Barrow is a really interesting community, aesthetically, in that all of the buildings look as though they’ve been lifted right from a third-world slum: peeling paint, rusted cars on blocks out front, unpaved muddy roads, shifting foundations, trash everywhere. Yet, the interior of every building we went into was clean (how, I don’t know, given how muddy it was outside), well-decorated, and actually very classy-looking. Granted, we probably primarily saw tourist attractions, though the random Chinese restuarant where we killed time before the plane left was the same way.

It intrigued me how Barrow has set up multiple ways to keep the residents from going utterly insane. There are no roads leading to Barrow — the only way in or out is on an airplane to Fairbanks/Anchorage — it’s freezing cold almost all year ’round, and there’s no sunlight at all for 84 straight days in winter. Yet everyone we saw looked sane and happy. The high school was impressive, with a full gym (including a 2nd story swimming pool), extensive science and computer labs, and an athletic program which flies the kids on sports teams all over Alaska to play other high schools. There’s a similarly impressive recreation center, serving the entire community, with running tracks, basketball courts, pools, and more. I mean, it’s not like you can go outside for a jog in winter, unless you’re extremely dextrous in your parka at -50F.

We happened to visit on the day of a blanket toss festival, where three whaling crews were throwing a party to celebrate catching a whale. Our bus driver and guide, Joe, was a 29-year-old native who enjoys whaling every season (Barrow has 2 whaling seasons per year), and he gave us a rundown of whaling and the festivals. The community is given a quota of 22 whales per calendar year (not per season), which feeds the entire city of 4500 or so people. The first shot at a whale removes one whale from the quota, even if the shot doesn’t kill the whale, so the crews have incentive to be good shots. 😉 Joe told us that the crews use sealskin boats (we saw one later) and harpoons, though modern-day harpoons have a nitrogen firing system which, essentially, explodes a bomb inside of the whale to guarantee that the whale dies. It sounds harsh, but when you lose a whale from the quota if you shoot the whale but it escapes, you want to make damn sure you can catch and eat that whale. Joe said that he eats whale every other day or so.
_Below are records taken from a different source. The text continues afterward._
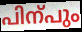
പിന്പും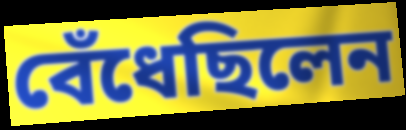
বেঁধেছিলেন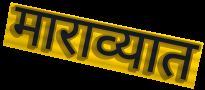
माराव्यात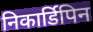
निकार्डिपिनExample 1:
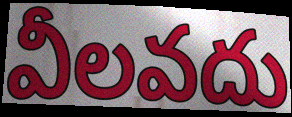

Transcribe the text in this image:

వీలవదు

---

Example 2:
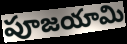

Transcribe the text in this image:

పూజయామి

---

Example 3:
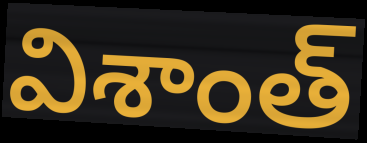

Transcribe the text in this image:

విశాంత్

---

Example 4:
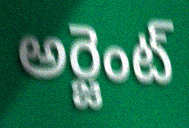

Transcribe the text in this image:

అర్జెంట్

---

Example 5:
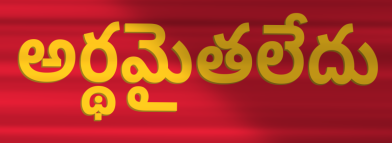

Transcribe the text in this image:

అర్థమైతలేదు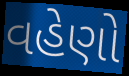
વહેણોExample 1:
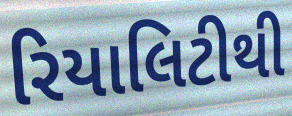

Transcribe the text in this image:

રિયાલિટીથી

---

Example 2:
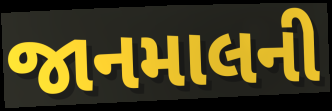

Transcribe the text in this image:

જાનમાલની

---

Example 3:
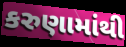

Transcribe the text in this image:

કરુણામાંથી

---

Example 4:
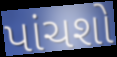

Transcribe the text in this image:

પાંચશો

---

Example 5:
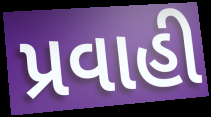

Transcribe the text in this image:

પ્રવાહી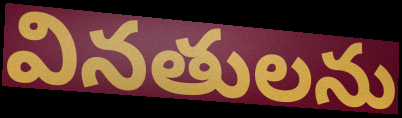
వినతులను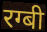
रग्बी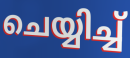
ചെയ്യിച്ച്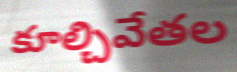
కూల్చివేతల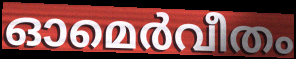
ഓമെർവീതം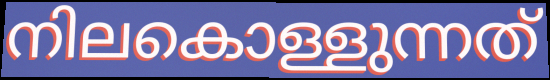
നിലകൊള്ളുന്നത്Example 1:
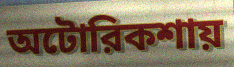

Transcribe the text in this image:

অটোরিকশায়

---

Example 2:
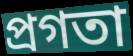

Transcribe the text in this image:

প্রগতা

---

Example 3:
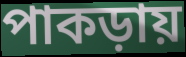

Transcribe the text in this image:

পাকড়ায়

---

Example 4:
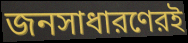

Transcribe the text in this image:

জনসাধারণেরই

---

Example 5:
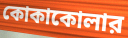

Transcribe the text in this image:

কোকাকোলারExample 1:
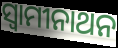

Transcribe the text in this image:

ସ୍ବାମୀନାଥନ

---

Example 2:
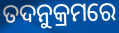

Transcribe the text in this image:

ତଦନୁକ୍ରମରେ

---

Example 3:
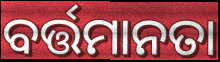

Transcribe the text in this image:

ବର୍ତ୍ତମାନତା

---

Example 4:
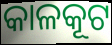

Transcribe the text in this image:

କାଳକୂଟ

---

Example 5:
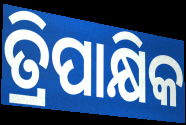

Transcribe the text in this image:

ତ୍ରିପାକ୍ଷିକ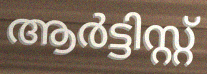
ആർട്ടിസ്റ്റ്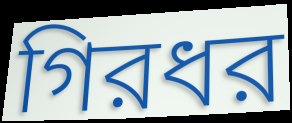
গিরধরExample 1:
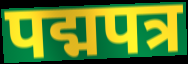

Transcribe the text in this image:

पद्मपत्र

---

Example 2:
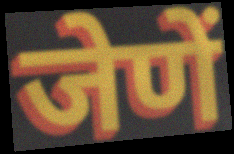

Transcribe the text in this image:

जेणें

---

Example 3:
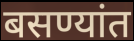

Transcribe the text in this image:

बसण्यांत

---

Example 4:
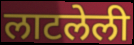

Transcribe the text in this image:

लाटलेली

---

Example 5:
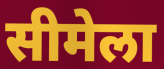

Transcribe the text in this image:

सीमेलाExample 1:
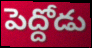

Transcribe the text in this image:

పెద్దోడు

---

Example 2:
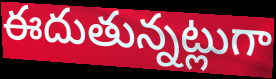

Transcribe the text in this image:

ఈదుతున్నట్లుగా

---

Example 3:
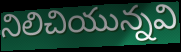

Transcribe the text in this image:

నిలిచియున్నవి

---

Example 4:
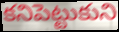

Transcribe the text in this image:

కనిపెట్టుకుని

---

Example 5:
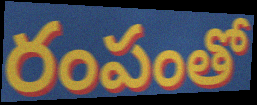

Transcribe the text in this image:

రంపంతో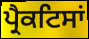
ਪ੍ਰੈਕਟਿਸਾਂ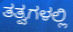
ತತ್ವಗಳಲ್ಲಿ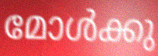
മോൾക്കുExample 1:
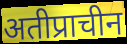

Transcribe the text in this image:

अतीप्राचीन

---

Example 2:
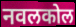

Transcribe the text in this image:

नवलकोल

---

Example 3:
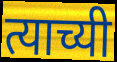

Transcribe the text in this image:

त्याच्यी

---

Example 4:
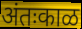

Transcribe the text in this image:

अंतःकाळ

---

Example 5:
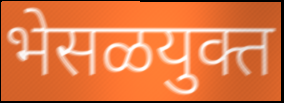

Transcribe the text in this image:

भेसळयुक्त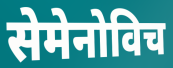
सेमेनोविचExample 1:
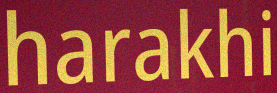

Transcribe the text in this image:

harakhi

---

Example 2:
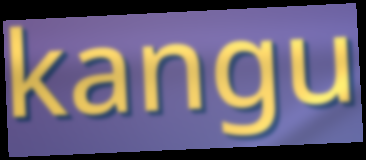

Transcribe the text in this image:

kangu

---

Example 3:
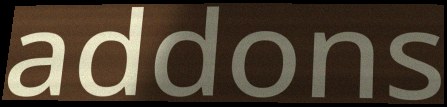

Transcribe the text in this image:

At any rate, the whale meat is brought to the festival, where it’s divided up amongst the families and cooked/eaten in a big party. There were a few hundred people there already when we wandered by towards the beginning. We saw some whale meat being unloaded from a pickup, but no one had started eating yet. At the end of the festival, there’s a huge blanket toss as part of the festivities. Our tour group did a small one at the Heritage Museum, and even that was pretty fun.